Kapalıçarşı’da Kumaş Satıcıları
Bu düşüncelerden kaçabilmek için, Çubukçular Çarşısı’na girmekten başka çare yoktur. Burada hayal gücü daha yalın arzulara indirgenir. Yasemin, kiraz ağacı, akçaağaç ve gülden sipsiler, Baltık Denizi’nden gelen; kristal gibi pürüzsüz ve parlak, sayısız renk tonu; şeffaf, yakut ve elmaslarla süslenmiş sarı kehribar rengi sigara ağızlıkları, altın ve ipek ipliklerle bezeli marpuçları ile Sezar ağızlıklar, Lübnan’dan gelen, renk renk nakışlı tütün keseleri, gümüş ve çelikten, antik güzel formlarda, hareli, işlenmiş, değerli taşlarla süslü, yaldızlarla ve halkalarla parıldayan Fas marpuçları ile meraklı müşterinin bakmak için yaklaştığı sırada satıcısının gözlerinin fal taşı gibi açıldığı, eğer müşterisi Anadolu’nun bir şehrinde birkaç yıl harcamamışsa, bir paşa ya da vezir değilse dudak büktüğü bohem kristal nargileleri bulunur.
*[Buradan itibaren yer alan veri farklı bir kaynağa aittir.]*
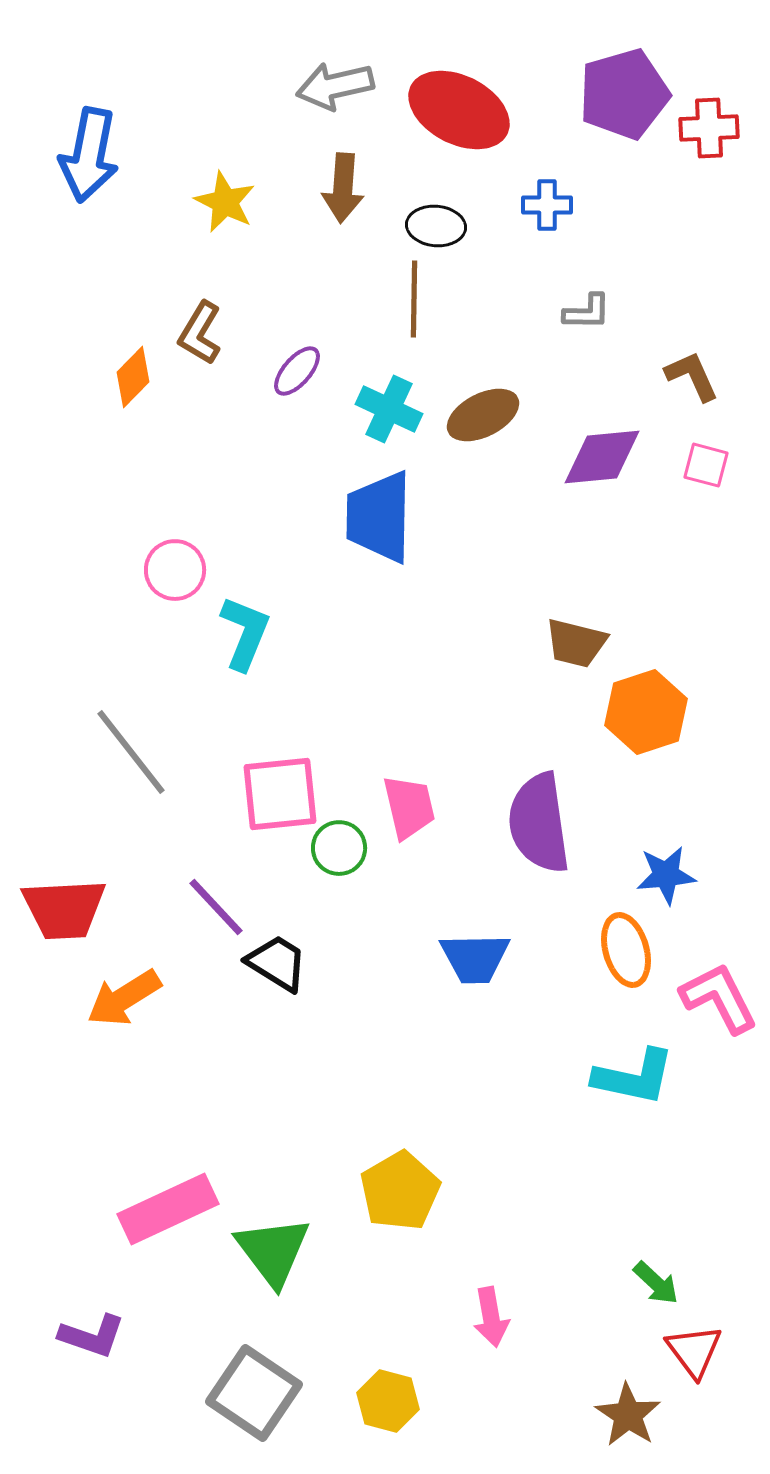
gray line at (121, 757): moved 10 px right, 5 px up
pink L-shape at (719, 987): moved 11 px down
Buraya bir şeyler almaya sadece yumuşak başlı vezire minnet göstermek isteyen Hanım Sultan’ın elçisi ya da sarayda yeni bir terfi alan ve bu görev nedeniyle sadece görünüşü için bir çubukluğa elli bin lira saymak zorunda kalan mevki sahibi veya Avrupa hükümdarına eşsiz bir İstanbul hatırası götürmek isteyen bir sefir gelir. Mütevazı Türk yalnızca hüzünlü bakışlar atar ve durmadan ilerler ve kendini teselli etmek için peygamberin cümlesini aklına getirir: “Kim ki altın ya da gümüş çubuk tüttürecek olursa o kişinin karnında cehennem ateşi deve anırması gibi inleyecektir.”
Itriyatçılar Çarşısı’na girince insanın etrafını baştan çıkarıcı kokular sarar ve bu kokular tamamen Doğu’ya özgü ve hoşlandığı şeyleri “kadınlar, çocuklar ve kokular” olarak ifade eden peygamberin en sevdiği şeylerden biridir. Burada öpücüklere koku katan sarayın meşhur pestilleri, Müslüman kadınların diş etleri kuvvetlensin diye Sakız Adası’nın güçlü kuvvetli kız çocuklarının sakız ağaçlarından toplayıp gönderdikleri sakızlar; enfes bergamot ve yasemin esansları, altın işlemeli kadife kılıflarda saklanan ve fiyatı insana dudak ısırtan güçlü gül esansları, kaşlar için rastıklar, gözler için sürmeler, tırnaklar için kınalar, Süryani güzellerin ciltlerini yumuşatan sabunlar, erkeksi Çerkez kadınlarının yüzlerindeki kılları dökmek için kullandıkları haplar, sedir ve portakal suları, yosun keseleri, sandal yağı, esmer amber, fincanları ve çubukları mis kokutan sarı amber, her biri birtakım tuhaf isimle anılan ve alıcısı ya da kullanımı tarifsiz, bir aşk hevesini, baştan çıkarma amacını, saf istek duygusunu temsil eden, bir araya geldiklerinde şehvetli ve keskin bir koku yayan, kendinden geçmiş iri gözler, okşanan parmaklar, yumuşak bir nefes ve öpücükleri ile iç çekişleri hissettiren sayısız toz, su ve merhem vardır.